There are innumerable minor, but nonetheless quite distressing, symptoms associated with Parkinson’s disease, with skin problems being one of them. Some of these skin problems may be due to the disease itself although drug therapy for Parkinson’s disease is often responsible. While the side effects of these medicines do cause significant distress at times, it is important to note that the drugs are essential in managing Parkinson’s disease and should not be stopped or changed without your doctor’s approval.
Although tremor and rigidity are the typical symptoms of a patient with Parkinson’s disease, eye problems are quite common too, and are important because they can interfere with the quality of life of a person. When faced with eye disorders or vision problems in patients with Parkinson’s disease, it is important to bear in mind that some of these conditions may not be related to Parkinson’s. Old age, poor eyesight, complication from other chronic conditions, like diabetes, may impact on the eyesight in any person, even when Parkinson’s disease is not present.

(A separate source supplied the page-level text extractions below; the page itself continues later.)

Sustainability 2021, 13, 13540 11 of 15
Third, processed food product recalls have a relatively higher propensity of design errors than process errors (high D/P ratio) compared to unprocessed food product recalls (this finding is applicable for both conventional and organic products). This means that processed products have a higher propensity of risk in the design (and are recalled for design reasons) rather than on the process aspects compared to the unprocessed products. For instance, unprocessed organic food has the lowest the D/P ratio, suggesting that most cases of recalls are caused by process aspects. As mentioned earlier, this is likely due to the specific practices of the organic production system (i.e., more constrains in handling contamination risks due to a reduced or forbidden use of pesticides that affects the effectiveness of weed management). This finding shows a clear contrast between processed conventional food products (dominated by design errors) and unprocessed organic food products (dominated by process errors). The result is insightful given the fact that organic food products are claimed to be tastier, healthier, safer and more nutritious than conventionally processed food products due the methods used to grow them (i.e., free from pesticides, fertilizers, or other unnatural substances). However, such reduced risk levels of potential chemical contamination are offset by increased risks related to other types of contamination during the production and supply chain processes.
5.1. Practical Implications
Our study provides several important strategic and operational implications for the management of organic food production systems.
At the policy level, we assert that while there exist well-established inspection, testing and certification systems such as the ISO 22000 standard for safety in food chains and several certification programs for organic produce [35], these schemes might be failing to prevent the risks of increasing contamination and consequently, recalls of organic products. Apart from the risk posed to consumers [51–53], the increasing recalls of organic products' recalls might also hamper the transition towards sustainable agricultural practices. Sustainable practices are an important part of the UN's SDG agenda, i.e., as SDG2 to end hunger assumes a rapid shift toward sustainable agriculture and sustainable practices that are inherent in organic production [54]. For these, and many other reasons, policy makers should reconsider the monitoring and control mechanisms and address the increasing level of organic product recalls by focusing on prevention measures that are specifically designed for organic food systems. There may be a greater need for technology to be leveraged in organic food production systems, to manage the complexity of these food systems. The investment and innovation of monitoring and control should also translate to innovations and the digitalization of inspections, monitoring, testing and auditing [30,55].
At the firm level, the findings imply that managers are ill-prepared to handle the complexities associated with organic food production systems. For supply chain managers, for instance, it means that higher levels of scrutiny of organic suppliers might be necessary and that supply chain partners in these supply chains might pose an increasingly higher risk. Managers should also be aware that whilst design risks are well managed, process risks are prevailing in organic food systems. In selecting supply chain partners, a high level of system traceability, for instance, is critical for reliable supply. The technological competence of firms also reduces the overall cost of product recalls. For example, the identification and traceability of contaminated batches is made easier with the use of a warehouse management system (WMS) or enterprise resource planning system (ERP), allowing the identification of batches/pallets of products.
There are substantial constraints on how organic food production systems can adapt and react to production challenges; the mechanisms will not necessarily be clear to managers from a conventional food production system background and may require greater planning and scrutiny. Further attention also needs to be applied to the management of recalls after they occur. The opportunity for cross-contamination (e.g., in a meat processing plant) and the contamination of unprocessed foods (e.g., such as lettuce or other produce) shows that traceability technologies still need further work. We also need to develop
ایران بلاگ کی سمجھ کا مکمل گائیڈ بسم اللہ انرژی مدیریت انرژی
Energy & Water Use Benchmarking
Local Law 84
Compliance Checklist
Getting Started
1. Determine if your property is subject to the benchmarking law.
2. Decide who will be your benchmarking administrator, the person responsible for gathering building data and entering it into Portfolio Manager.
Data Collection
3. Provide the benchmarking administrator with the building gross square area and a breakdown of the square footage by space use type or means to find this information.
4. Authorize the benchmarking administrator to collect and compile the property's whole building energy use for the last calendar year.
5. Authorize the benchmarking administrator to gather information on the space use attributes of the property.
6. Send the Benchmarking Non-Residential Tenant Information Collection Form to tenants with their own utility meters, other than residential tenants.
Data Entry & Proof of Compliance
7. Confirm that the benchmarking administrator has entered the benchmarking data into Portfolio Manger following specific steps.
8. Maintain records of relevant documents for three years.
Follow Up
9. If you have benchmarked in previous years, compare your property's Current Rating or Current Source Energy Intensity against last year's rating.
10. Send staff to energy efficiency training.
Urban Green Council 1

Speech problem or difficulty in speaking (dysarthria) is one of the most common symptoms that develop in a patient with Parkinson’s disease besides the major symptoms such as tremor, rigidity, slowness of movement and loss of postural reflexes. It is estimated that about 60 to 90 percent of patients with Parkinson’s disease have difficulty with their speech, which may take various forms such as a soft, monotonous, or slurred speech, speaking too fast or repeating words, or sometimes hesitating before speaking. Problems with speech can be due to reduced movement of the muscles involved in breathing, talking and voice intonation as a result of Parkinson’s disease.
Weight loss is common in Parkinson’s disease but the exact cause may not always be obvious as it can occur both in the early or late stage of the disease. The basic problem leading to weight loss is that the calorie intake through food is less than the calories used up through hyperkinetic movements, such as tremors. The need for a sufficient calorie intake through a healthy and balanced diet for a person with Parkinson’s disease is essential to prevent significant weight loss.
Hypersalivation or excessive secretion of saliva is a symptom which can be very distressing for a person, and more so in a patient suffering from Parkinson’s disease, who already has to cope with so many other problems caused by the disease. Hypersalivation, leading to drooling, can be a manifestation of the condition or it can be due to drug therapy in Parkinson’s disease. There are various other causes for excessive salivation which may be superimposed in a person already suffering from Parkinson’s disease.